**SELECTED PASSAGE**.

※ ※ ※

In the paper today it is suggested the BBC are looking for a new format for Top Of The Pops. My first thought was, they have one. It's called Top Of The Pops.
I, like many people of my age, was dismayed by the cancellation of TOTP in 2006 and long for its return. It was a major part of my childhood, and went through many changes, but ultimately it was the same basic show. It had the pop music acts of the day into the studio, live or as-live, miming or really playing, and that was the long and short of it. The pop music of the day appeared on TOTP when it was hot, and disappeared when it wasn't.
Since TOTP's demise, I've lost touch with popular music quite badly. This is only to be expected, given my immense age, but it was TOTP as much as anything that kept me up to date. I don't know what acts look like. You forget how much that helps. And I don't know when something's new or old. Given the number of records these days that are both (be they samples, covers or retro, like Crosby Stills Nash & Young tribute act Fleet Foxes).

※ ※ ※

**SUPPLIED MATERIAL**.
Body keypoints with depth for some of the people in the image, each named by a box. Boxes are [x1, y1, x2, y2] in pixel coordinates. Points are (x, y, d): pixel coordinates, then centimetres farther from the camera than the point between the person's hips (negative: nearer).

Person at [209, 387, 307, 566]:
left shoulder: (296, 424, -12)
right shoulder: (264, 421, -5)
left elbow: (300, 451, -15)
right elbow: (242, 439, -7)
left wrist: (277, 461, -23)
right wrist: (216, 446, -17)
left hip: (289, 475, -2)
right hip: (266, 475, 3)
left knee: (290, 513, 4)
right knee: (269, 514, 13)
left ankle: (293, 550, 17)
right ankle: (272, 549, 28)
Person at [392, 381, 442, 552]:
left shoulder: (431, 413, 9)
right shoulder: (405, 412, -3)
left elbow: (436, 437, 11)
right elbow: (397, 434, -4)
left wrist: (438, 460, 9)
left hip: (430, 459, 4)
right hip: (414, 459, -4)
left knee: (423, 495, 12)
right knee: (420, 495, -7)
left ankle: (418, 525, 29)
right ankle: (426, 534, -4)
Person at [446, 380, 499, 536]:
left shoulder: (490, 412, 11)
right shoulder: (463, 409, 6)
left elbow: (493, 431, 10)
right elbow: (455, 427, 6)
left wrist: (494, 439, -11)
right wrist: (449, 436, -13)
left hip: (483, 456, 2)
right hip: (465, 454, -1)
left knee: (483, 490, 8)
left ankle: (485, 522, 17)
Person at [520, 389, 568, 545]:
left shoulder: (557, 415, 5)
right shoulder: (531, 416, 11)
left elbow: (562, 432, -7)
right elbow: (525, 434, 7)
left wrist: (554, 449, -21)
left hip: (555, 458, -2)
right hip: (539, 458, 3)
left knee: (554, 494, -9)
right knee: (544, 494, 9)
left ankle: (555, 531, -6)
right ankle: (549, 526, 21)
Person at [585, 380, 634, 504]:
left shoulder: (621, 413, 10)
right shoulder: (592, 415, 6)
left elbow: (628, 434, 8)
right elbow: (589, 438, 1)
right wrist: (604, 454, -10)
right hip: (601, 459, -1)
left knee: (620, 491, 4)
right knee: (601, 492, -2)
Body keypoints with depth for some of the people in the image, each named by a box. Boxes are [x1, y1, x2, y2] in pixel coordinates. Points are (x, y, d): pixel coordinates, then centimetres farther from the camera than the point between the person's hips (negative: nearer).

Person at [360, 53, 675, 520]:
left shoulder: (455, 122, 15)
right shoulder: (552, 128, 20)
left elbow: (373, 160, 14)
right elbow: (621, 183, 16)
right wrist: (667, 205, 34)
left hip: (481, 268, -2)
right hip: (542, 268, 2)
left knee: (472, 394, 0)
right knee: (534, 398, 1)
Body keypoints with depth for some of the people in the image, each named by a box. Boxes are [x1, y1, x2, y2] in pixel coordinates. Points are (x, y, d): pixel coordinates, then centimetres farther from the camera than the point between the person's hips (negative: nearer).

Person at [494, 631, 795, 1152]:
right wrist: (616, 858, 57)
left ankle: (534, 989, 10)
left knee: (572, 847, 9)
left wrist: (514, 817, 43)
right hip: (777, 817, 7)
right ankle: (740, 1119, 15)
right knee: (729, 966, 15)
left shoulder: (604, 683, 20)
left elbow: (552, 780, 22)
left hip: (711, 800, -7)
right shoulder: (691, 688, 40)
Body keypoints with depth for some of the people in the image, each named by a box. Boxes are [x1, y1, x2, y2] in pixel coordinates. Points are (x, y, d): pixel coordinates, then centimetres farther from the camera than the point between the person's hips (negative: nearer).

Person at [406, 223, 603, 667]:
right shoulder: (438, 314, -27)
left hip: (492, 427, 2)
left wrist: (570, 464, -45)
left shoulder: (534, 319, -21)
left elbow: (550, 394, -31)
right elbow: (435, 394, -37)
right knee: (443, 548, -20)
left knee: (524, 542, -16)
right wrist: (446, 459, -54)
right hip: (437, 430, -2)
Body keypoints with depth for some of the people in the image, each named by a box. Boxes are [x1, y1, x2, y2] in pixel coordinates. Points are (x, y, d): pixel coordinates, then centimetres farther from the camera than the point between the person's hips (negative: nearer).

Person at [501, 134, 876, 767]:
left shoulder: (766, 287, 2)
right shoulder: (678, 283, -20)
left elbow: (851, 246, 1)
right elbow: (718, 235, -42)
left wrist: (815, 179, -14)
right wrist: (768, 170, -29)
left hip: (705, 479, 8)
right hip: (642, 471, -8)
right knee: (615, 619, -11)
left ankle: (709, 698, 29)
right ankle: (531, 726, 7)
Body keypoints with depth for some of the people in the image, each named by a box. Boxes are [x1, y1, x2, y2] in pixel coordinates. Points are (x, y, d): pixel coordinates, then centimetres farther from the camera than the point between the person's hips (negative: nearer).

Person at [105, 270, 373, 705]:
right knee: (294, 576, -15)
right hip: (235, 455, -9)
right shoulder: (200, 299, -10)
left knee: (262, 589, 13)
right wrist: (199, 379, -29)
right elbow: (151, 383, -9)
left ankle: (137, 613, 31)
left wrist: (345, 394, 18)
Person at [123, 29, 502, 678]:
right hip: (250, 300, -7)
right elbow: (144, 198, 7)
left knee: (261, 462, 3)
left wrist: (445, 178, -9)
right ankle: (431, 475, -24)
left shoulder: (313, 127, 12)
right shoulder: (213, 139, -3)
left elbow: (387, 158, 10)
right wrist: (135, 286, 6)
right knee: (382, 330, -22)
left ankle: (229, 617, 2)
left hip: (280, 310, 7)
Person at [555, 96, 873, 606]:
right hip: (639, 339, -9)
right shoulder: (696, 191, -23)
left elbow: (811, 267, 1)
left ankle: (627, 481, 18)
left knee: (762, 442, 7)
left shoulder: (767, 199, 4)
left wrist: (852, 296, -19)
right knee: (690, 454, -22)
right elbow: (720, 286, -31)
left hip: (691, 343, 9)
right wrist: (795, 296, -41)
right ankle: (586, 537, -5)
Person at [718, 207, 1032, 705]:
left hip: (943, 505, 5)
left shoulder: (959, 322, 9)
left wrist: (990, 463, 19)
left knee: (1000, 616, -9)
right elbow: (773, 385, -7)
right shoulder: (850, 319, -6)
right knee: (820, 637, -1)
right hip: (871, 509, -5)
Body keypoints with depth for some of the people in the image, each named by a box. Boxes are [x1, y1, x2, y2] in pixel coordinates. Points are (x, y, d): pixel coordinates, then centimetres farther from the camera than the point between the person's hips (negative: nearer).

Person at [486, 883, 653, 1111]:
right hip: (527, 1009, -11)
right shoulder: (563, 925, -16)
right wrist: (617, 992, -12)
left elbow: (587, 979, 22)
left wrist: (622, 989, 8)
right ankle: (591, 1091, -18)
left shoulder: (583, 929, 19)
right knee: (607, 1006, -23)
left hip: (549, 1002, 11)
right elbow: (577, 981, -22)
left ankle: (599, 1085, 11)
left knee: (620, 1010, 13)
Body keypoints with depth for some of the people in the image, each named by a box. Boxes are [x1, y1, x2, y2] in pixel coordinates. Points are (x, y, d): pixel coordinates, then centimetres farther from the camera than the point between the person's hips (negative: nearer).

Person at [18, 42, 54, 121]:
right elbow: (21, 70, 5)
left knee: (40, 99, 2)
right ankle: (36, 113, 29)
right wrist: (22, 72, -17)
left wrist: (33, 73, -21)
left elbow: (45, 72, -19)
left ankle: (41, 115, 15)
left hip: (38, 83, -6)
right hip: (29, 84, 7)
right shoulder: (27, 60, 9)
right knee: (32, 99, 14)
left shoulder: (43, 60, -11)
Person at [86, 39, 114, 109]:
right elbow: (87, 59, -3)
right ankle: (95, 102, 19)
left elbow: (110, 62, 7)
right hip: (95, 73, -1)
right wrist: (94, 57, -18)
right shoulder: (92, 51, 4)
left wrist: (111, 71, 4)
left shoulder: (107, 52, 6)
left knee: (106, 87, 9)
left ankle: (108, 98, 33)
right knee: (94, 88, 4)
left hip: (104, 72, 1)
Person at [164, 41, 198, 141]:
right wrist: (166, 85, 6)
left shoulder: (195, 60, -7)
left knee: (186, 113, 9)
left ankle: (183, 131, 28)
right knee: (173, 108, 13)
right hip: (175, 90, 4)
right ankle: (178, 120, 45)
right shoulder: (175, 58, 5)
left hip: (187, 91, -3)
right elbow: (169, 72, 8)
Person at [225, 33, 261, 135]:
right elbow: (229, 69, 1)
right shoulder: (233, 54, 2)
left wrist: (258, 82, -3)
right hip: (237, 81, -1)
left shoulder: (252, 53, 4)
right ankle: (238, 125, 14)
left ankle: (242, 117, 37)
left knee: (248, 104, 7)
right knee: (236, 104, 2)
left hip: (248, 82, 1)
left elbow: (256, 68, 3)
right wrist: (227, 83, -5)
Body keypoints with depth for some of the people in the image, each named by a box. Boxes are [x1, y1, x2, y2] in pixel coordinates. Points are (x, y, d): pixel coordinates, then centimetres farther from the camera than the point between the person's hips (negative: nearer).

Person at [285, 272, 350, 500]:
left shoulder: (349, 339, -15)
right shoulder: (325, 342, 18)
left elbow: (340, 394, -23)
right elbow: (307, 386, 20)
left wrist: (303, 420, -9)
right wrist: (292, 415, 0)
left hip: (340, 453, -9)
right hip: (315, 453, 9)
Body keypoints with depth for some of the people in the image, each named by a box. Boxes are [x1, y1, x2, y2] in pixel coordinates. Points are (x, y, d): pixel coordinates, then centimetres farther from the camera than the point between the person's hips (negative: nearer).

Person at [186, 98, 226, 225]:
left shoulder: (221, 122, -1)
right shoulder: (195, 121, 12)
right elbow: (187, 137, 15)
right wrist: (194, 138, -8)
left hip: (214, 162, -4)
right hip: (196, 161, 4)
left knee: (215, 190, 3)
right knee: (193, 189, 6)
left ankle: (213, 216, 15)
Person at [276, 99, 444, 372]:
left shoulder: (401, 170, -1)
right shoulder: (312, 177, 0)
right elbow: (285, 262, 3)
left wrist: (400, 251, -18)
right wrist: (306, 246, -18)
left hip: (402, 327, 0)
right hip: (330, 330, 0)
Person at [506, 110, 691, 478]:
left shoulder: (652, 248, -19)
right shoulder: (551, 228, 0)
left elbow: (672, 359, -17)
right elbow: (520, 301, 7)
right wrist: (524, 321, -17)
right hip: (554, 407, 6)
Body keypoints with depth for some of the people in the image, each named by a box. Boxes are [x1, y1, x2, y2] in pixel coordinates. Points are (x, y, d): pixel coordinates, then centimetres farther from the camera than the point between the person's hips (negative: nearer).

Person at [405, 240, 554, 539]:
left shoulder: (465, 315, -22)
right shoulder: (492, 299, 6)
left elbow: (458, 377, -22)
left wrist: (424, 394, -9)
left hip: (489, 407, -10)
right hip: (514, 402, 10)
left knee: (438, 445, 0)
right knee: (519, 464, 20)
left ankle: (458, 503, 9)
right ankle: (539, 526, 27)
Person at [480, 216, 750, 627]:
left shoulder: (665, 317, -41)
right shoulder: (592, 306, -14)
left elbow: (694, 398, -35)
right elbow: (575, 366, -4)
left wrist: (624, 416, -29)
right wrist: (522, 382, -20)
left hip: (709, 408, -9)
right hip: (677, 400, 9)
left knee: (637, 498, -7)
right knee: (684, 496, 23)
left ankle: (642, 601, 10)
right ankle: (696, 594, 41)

※ ※ ※

According to the piece on Top Of The Pops, in what year was the show canceled?

**ANSWER TO THIS TASK**. 2006